There was a gap - not a sliver of light shining through but a legitimate GAP (wide enough to drive the proverbial truck through) where the starboard garboard did NOT pull tight against the stem/spine. The problem is visible (sort of) in this view of the overturned hull:

While that photo doesn't show the gap, rest assured the gap is (was) located at the hump. No, I don't believe that hump (a mis-cut of the plank) caused the gap, the hump just marked the gap's location.

A flap-sander on a grinder took car of the hump. A plug, fashioned of cut-offs and epoxy, filled the gap. The repair is visible in this view (albeit a bit out of focus):

So, my stewing and fretting about the gap over the last few days was unnecessary. I have a new appreciation for the adage, "It's a wooden boat, it can be fixed."

Saturday, July 5, 2014

Done! Done! Waiting...

The new-to-me band saw came home yesterday and, with some help, is now in the shop!


Gardens went from this:

and this:

To this:

Five adults and two 2x3x8' studs (slipped under the hull) had Gardens off her trailer, on the ground, rolled over and on the stands in about five minutes!


Getting Gardens rolled over feels great - lots to do but there it is right in front of me to do!
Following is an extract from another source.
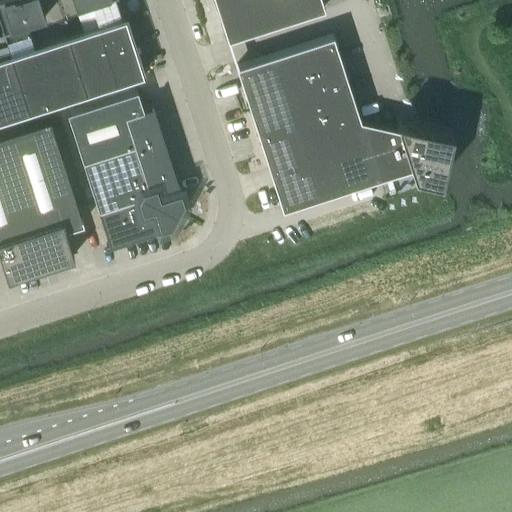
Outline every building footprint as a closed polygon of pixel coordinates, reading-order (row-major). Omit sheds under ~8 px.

UPS Freight called on Thursday to schedule the delivery of the table saw next Wednesday afternoon.


Tuesday, July 1, 2014

Waiting for Tools

My new-to-me band saw is ready to be picked up this week. It will probably have to come home in two trips as the Escape is not large enough to hold the saw and stand.

The brand new table saw will be here next week! That means I need to de-clutter the shop to make room for the new saw. How is it that a new space can become so cluttered in such a short time?

While waiting for the saws, I have been busy figuring out how to build a layout table for laminating the stem; and, not so coincidentally, where to put the layout table. Checking the barn for what might be useful (my new "first step" for projects), I found another 4x8 sheet of chipboard, two 2x10x10 planks (previously used in my spar table) and two idle sawhorses. An "instant" table:

photo 408

I'll plot the points defining the shape of the bow on the table, secure blocks at those points and proceed with laminating the stem. Of course, I need to find the lumber for the stem and mill it to a workable size. I haven't seen anything in the barn as yet that is long enough (and not peppered with old, rusty nails) but there may be something out there. Otherwise, I'll have to visit the lumber yard for new material.

In quasi-boat related news, the Escape gets a tow hitch and wiring installed tomorrow. I'm still looking for a trailer for Gardens.

In totally non-boat related news, we had a great time attending a Bonnie Raitt concert last night at the Interlochen Center for the Arts. She and her band have a genuinely good time playing their music and their audiences have a great time watching and listening.